Énoncé du problème 1
Quelles personnes l'extrait désigne-t-il par leur prénom et leur nom ? Nommez-les toutes.
Énoncé du problème 2
Ces affirmations concordent-elles avec l'extrait ? Répondez à chacune par oui ou par non, en citant les mots décisifs de l'extrait. (a) L'ADQ est passée de quatre à 41 sièges aux élections du printemps. (b) Mario Dumont a publié sa lettre en janvier 2008. (c) Les déclarations antiracistes des entreprises ont été suivies de changements structurels.
Énoncé du problème 3
Réécrivez le passage de l'extrait qui va de « De la diversité » jusqu'à « points tournants ? » inclus, en rebaptisant « néolibéralisme » en « capitalisme ».

Extrait du texte
━━━━━━━━━━━━━━━━━━━━

De la diversité libérale à la réaction anti-antiraciste


Un pilier majeur du projet réactionnaire contemporain est la dénonciation du mouvement antiraciste. Les « anti-antiracistes » s'inquiètent pour leur place dans un ordre « naturel » de plus en plus contesté. Tout cela alors même que le néolibéralisme fait d'une main des promesses creuses de représentation pour les minorités et procède de l'autre au saccage généralisé des conditions de vie. Propos recueillis par Philippe de Grosbois et Claire Ross.
À bâbord ! : Comment la réaction anti-antiraciste au Québec et au Canada a-t-elle émergé ? Quels en sont les points tournants ?
P. N.-N. : À mon avis, l'un des moments de cristallisation et de légitimation de ces discours au Québec, c'est 2007, avec la crise des accommodements raisonnables. C'est à ce moment-là que la société québécoise prend un virage quant à la question des minorités, qu'on intègre ce qui s'est produit dans le discours post-11-septembre et qu'on l'adapte aux programmes nationalistes locaux. Et on peut remercier l'Action démocratique du Québec (ADQ) : en janvier 2007, Mario Dumont publie une « lettre aux Québécois [1] » où il dit que nous sommes de culture chrétienne, que c'est ce qu'il faut défendre et que ça suffit les accusations de racisme quand on veut décider comment ça se passe chez nous. C'est majeur, parce qu'aux élections du printemps, l'ADQ passe de quatre à 41 sièges, notamment grâce à ce discours-là. Et au même moment où, dans la politique partisane, on commence à aller sur ces terrains-là, on voit naître des groupes comme la Fédération des Québécois de souche. On normalise la crainte des minorités et on voit apparaître des groupes qui portent ces idées-là avec radicalité.
Ensuite, quelque chose a aussi changé en 2020. À ce moment-là, on voit une tension créée par la récupération néolibérale du discours antiraciste et la visibilité que ça crée. C'est-à-dire qu'après l'assassinat de George Floyd, c'est devenu difficile pour plusieurs entreprises et institutions publiques de faire comme si le racisme, mais aussi l'antiracisme, n'existait pas. Elles nous ont donc assommé·es de déclarations « antiperformatives » en se déclarant antiracistes, mais sans que des changements structurels suivent. C'est une forme de démarche contre-insurrectionnelle, de pacification, qui fait en sorte de mater les discours plus radicaux. Et cette récupération crée une tension, parce que d'une part, on n'a pas les changements souhaités, mais d'autre part, on rend les minorités – raciales, culturelles et sexuelles – plus visibles et on les expose à une critique accrue. Cette tension réveille quelque chose chez beaucoup de gens qui cherchent à expliquer leurs propres malheurs, et à qui certaines élites économiques et politiques martèlent que le véritable responsable est l'élément étranger, exogène, plutôt que de mettre en cause le mode de production qui produit des inégalités.
ÀB ! : Quels sont les principaux points contre lesquels s'insurge cette forme de réaction ?

━━━━━━━━━━━━━━━━━━━━

Liste des lignes
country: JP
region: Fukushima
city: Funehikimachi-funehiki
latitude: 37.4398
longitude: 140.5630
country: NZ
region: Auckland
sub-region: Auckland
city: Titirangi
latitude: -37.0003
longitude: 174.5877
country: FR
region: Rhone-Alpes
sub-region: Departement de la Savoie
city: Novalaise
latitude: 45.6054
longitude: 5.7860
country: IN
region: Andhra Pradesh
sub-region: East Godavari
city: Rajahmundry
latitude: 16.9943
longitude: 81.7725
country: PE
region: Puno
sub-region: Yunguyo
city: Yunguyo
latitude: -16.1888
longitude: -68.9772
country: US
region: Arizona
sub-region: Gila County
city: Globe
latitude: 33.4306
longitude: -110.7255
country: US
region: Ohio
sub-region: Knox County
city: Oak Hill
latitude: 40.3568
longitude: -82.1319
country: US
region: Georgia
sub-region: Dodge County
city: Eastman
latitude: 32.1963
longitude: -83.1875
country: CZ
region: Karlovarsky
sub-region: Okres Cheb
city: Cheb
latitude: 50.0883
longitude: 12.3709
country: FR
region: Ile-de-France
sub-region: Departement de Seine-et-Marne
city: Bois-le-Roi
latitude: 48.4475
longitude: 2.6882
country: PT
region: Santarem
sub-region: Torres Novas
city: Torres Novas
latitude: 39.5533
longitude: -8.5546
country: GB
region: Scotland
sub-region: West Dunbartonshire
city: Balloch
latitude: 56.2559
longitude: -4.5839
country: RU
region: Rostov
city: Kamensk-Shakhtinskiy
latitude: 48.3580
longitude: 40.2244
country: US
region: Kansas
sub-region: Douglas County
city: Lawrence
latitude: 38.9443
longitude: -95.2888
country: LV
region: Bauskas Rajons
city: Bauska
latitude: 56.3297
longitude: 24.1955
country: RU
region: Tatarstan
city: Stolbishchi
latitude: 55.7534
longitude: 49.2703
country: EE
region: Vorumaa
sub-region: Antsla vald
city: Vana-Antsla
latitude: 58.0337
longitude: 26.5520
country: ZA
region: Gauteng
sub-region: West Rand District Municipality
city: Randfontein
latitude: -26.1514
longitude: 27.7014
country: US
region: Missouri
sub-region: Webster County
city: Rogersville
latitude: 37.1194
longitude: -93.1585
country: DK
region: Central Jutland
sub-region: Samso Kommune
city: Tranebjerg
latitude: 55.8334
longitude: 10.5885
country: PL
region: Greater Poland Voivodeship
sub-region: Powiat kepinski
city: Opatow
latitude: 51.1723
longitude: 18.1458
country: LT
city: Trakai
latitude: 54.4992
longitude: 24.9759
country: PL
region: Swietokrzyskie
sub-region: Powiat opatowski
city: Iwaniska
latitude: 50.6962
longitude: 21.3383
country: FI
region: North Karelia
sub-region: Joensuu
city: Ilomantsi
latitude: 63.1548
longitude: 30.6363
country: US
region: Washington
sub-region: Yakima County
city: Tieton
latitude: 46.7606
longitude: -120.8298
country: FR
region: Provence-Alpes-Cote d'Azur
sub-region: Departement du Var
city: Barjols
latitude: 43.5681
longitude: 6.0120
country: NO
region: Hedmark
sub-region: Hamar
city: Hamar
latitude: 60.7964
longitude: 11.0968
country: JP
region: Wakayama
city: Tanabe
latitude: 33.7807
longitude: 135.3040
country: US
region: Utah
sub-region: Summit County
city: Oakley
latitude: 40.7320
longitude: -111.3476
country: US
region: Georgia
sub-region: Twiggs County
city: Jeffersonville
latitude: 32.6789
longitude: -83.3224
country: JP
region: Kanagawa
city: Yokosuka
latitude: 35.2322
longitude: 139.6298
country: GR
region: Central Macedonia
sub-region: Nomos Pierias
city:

━━━━━━━━━━━━━━━━━━━━

Réponse attendue 1
Philippe de Grosbois, Claire Ross, Mario Dumont, George Floyd

Réponse attendue 2
(a) Oui : « l'ADQ passe de quatre à 41 sièges »
(b) Non : « en janvier 2007, Mario Dumont publie »
(c) Non : « mais sans que des changements structurels suivent »

Réponse attendue 3
De la diversité libérale à la réaction anti-antiraciste


Un pilier majeur du projet réactionnaire contemporain est la dénonciation du mouvement antiraciste. Les « anti-antiracistes » s'inquiètent pour leur place dans un ordre « naturel » de plus en plus contesté. Tout cela alors même que le capitalisme fait d'une main des promesses creuses de représentation pour les minorités et procède de l'autre au saccage généralisé des conditions de vie. Propos recueillis par Philippe de Grosbois et Claire Ross.
À bâbord ! : Comment la réaction anti-antiraciste au Québec et au Canada a-t-elle émergé ? Quels en sont les points tournants ?